**RECORDS FOR THIS EXERCISE**
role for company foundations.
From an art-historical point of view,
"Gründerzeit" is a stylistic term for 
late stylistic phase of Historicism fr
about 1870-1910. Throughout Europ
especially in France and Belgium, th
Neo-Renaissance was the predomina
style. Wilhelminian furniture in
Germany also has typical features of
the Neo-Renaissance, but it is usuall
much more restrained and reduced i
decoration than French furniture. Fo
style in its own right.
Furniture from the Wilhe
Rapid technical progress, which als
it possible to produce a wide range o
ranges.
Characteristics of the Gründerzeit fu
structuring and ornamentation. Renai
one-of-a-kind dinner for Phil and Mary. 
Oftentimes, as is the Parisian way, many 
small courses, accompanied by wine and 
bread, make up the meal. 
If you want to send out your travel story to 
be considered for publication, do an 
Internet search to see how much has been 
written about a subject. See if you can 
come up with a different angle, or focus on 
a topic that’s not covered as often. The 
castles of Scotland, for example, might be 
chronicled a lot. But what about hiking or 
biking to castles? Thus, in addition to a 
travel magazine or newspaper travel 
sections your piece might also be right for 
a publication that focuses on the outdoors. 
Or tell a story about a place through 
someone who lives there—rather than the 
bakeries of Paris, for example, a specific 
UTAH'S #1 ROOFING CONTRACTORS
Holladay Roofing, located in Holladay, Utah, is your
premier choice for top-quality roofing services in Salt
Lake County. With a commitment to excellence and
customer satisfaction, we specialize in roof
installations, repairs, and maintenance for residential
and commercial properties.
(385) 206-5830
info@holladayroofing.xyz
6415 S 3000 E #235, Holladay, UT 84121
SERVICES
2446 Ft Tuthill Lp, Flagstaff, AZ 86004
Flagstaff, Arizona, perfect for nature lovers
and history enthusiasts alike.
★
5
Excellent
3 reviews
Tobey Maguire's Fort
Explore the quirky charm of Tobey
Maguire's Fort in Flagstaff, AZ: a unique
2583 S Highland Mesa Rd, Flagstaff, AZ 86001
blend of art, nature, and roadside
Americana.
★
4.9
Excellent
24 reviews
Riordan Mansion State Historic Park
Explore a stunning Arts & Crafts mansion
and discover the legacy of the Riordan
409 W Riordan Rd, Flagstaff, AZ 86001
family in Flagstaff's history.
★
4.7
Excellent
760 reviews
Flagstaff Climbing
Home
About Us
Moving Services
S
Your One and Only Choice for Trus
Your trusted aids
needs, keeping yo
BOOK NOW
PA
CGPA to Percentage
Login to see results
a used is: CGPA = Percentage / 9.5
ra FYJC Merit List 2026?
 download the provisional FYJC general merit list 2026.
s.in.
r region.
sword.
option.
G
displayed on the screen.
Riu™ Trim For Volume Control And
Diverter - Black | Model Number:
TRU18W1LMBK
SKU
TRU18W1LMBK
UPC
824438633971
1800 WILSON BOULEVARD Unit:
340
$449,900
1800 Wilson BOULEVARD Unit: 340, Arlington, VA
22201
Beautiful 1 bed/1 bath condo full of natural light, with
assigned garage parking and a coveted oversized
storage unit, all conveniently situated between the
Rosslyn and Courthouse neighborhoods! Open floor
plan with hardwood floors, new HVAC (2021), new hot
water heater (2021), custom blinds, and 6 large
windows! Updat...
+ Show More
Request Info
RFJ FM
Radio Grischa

**TASK TO COMPLETE**
Set down, word for word, every line from the line that holds "Login to see results" to the end of the entries above, including both ends.

**YOUR RESPONSE**
Login to see results
a used is: CGPA = Percentage / 9.5
ra FYJC Merit List 2026?
 download the provisional FYJC general merit list 2026.
s.in.
r region.
sword.
option.
G
displayed on the screen.
Riu™ Trim For Volume Control And
Diverter - Black | Model Number:
TRU18W1LMBK
SKU
TRU18W1LMBK
UPC
824438633971
1800 WILSON BOULEVARD Unit:
340
$449,900
1800 Wilson BOULEVARD Unit: 340, Arlington, VA
22201
Beautiful 1 bed/1 bath condo full of natural light, with
assigned garage parking and a coveted oversized
storage unit, all conveniently situated between the
Rosslyn and Courthouse neighborhoods! Open floor
plan with hardwood floors, new HVAC (2021), new hot
water heater (2021), custom blinds, and 6 large
windows! Updat...
+ Show More
Request Info
RFJ FM
Radio Grischa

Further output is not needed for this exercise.